* [DOKUMEN SUMBER]
▽

Pencabutan Susidi Listrik 900 VA Buat Hidup Masyarakat Miskin Makin Menderita

Kamis, 15 Juni 2017 - 10:08 WIB
Ilustrasi Masyarakat Miskin
JAKARTA (RIAUMANDIRI.co) - Pencabutan subsidi listrik bagi 18,7 juta rumah tangga pelanggan R-1 atau 900 VA, dipastikan membuat hidup masyarakat yang sudah susah semakin menderita. Pemerintah dinilai tak peka terhadap kondisi rakyat. 
 
Kenaikan tarif listrik ini dilakukan tanpa proses sosialisasi, tanpa persetujuan atau konsultasi dengan DPR. Semua dilaksanakan secara sepihak oleh pemerintah.
 
“Pemerintah tak peka terhadap kondisi masyarakat dan terkesan tidak memikirkan dampak ekonomi yang bisa ditimbulkan oleh kebijakan tersebut. Di tengah lesunya perekonomian, kebijakan pencabutan subsidi itu justru akan makin memperlemah pertumbuhan ekonomi,” kata Wakil Ketua DPR RI, Fadli Zon, Rabu (14/6).
 
Dikatakan Fadli, Produk Domestik Bruto (PDB) 54-56 persen disumbang oleh konsumsi domestik, kemudian disusul oleh investasi yang porsinya sekitar 32 persen, dan baru oleh belanja negara sebesar 9 hingga 10 persen. Sisa lainnya disumbang oleh net ekspor, yang angkanya bisa positif maupun defisit. Pencabutan subsidi listrik itu besar dampaknya, karena pasti akan melemahkan daya beli masyarakat.
 
“Terbukti, kuartal pertama 2017 angka pertumbuhan konsumsi rumah tangga kita turun, hanya mencapai 4,8 persen, lebih rendah dibanding kuartal yang sama tahun lalu. Padahal konsumsi rumah tangga ini merupakan kontributor terbesar pertumbuhan ekonomi,” katanya.
 
Bagi kalangan pengusaha, katanya, jika daya beli masyarakat melemah, efeknya adalah tak akan ada ekspansi bisnis, yang pada ujungnya membuat perekonomian jadi stagnan. "Saya mendengar sendiri bahwa sejak beberapa bulan lalu para pengusaha, baik yang bergerak di sektor properti, otomotif, maupun ritel, sudah mengeluhkan penurunan daya beli masyarakat ini,” ujarnya.

△

* [TANTANGAN]
a. Tampilkan tanpa perubahan bagian berita tentang subsidi listrik dari "Kenaikan tarif listrik" sampai "sepihak oleh pemerintah.".
b. Menurut berita tentang subsidi listrik, berapa jumlah rumah tangga pelanggan R-1 atau 900 VA yang subsidi listriknya dicabut?
c. Teruskan berita tentang subsidi listrik, mulai setelah kalimat terakhirnya.
Catatan berikut sama sekali tidak berperan di sini.

* [KUMPULAN CATATAN]
▽

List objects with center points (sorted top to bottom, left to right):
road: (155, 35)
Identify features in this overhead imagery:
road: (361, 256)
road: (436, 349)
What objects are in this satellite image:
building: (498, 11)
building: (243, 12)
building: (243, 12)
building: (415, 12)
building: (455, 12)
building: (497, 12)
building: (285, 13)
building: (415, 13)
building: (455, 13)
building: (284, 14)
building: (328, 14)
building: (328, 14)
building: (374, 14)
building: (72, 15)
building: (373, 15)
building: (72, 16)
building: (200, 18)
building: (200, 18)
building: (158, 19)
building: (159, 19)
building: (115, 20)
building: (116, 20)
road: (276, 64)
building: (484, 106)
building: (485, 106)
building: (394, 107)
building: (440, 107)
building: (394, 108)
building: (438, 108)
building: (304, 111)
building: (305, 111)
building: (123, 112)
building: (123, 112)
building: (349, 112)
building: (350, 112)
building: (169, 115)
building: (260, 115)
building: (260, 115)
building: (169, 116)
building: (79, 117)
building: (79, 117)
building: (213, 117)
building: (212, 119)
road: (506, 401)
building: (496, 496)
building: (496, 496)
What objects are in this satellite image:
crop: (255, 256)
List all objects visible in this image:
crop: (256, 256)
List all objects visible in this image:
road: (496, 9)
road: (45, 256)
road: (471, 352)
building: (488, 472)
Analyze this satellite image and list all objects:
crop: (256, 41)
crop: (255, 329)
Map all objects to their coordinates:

△

* [HASIL]
a.
Kenaikan tarif listrik ini dilakukan tanpa proses sosialisasi, tanpa persetujuan atau konsultasi dengan DPR. Semua dilaksanakan secara sepihak oleh pemerintah.

b. 18,7 juta rumah tangga.

c.
 
“Kita sama-sama bisa melihat, misalnya, jika biasanya pada bulan Ramadhan—terutama mendekati Lebaran—terjadi lonjakan konsumsi antara 30 hingga 40 persen, hingga minggu ketiga Ramadhan tahun ini saya memegang data jika kenaikan konsumsi hanya mencapai 10 hingga 15 persen saja. Sangat rendah, tak ada peningkatan berarti,” ulasnya.
 
Pencabutan subsidi ini dinilia telah membuat tarif listrik pelanggan 900 VA naik hingga 125 persen, dari Rp605/kWh menjadi Rp1.352/kWh, selain memberatkan masyarakat juga cukup jelas mengabaikan dampak ikutan tadi, meskipun kenaikannya dilakukan secara bertahap sejak awal Januari lalu.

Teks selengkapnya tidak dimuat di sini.